/---

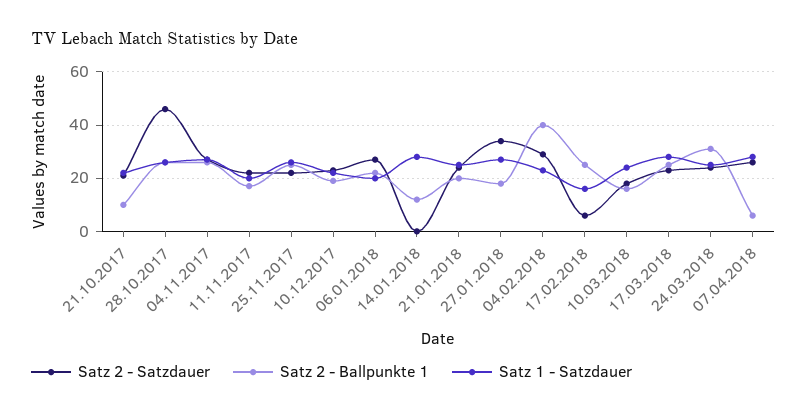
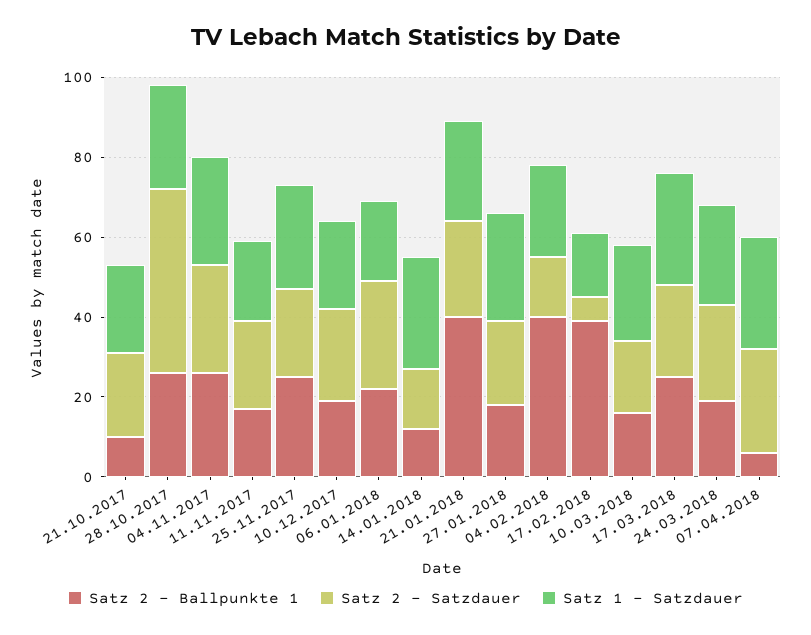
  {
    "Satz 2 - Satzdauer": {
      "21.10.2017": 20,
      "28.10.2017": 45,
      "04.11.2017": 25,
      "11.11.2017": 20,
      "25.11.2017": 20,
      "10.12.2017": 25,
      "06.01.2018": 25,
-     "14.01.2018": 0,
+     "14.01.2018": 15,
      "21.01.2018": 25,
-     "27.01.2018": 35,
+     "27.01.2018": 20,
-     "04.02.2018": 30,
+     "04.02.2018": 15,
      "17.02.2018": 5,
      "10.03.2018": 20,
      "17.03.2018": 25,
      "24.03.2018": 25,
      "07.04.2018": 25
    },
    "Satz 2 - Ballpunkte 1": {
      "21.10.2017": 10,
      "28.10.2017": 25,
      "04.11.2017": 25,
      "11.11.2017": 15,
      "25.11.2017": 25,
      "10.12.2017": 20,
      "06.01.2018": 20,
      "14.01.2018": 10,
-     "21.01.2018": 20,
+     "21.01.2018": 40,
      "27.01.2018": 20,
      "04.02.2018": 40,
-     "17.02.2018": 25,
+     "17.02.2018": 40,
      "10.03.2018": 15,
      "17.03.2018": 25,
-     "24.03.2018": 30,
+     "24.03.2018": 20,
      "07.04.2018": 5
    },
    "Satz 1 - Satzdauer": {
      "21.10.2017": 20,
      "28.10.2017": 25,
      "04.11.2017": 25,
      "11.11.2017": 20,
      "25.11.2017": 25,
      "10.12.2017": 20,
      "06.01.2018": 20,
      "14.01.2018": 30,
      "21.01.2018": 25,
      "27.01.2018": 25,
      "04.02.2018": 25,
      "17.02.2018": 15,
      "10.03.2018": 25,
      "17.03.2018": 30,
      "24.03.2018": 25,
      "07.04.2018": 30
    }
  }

\---

Work item:
Your task is to repeat the listing exactly while omitting its pictures.

Written response:
  {
    "Satz 2 - Satzdauer": {
      "21.10.2017": 20,
      "28.10.2017": 45,
      "04.11.2017": 25,
      "11.11.2017": 20,
      "25.11.2017": 20,
      "10.12.2017": 25,
      "06.01.2018": 25,
-     "14.01.2018": 0,
+     "14.01.2018": 15,
      "21.01.2018": 25,
-     "27.01.2018": 35,
+     "27.01.2018": 20,
-     "04.02.2018": 30,
+     "04.02.2018": 15,
      "17.02.2018": 5,
      "10.03.2018": 20,
      "17.03.2018": 25,
      "24.03.2018": 25,
      "07.04.2018": 25
    },
    "Satz 2 - Ballpunkte 1": {
      "21.10.2017": 10,
      "28.10.2017": 25,
      "04.11.2017": 25,
      "11.11.2017": 15,
      "25.11.2017": 25,
      "10.12.2017": 20,
      "06.01.2018": 20,
      "14.01.2018": 10,
-     "21.01.2018": 20,
+     "21.01.2018": 40,
      "27.01.2018": 20,
      "04.02.2018": 40,
-     "17.02.2018": 25,
+     "17.02.2018": 40,
      "10.03.2018": 15,
      "17.03.2018": 25,
-     "24.03.2018": 30,
+     "24.03.2018": 20,
      "07.04.2018": 5
    },
    "Satz 1 - Satzdauer": {
      "21.10.2017": 20,
      "28.10.2017": 25,
      "04.11.2017": 25,
      "11.11.2017": 20,
      "25.11.2017": 25,
      "10.12.2017": 20,
      "06.01.2018": 20,
      "14.01.2018": 30,
      "21.01.2018": 25,
      "27.01.2018": 25,
      "04.02.2018": 25,
      "17.02.2018": 15,
      "10.03.2018": 25,
      "17.03.2018": 30,
      "24.03.2018": 25,
      "07.04.2018": 30
    }
  }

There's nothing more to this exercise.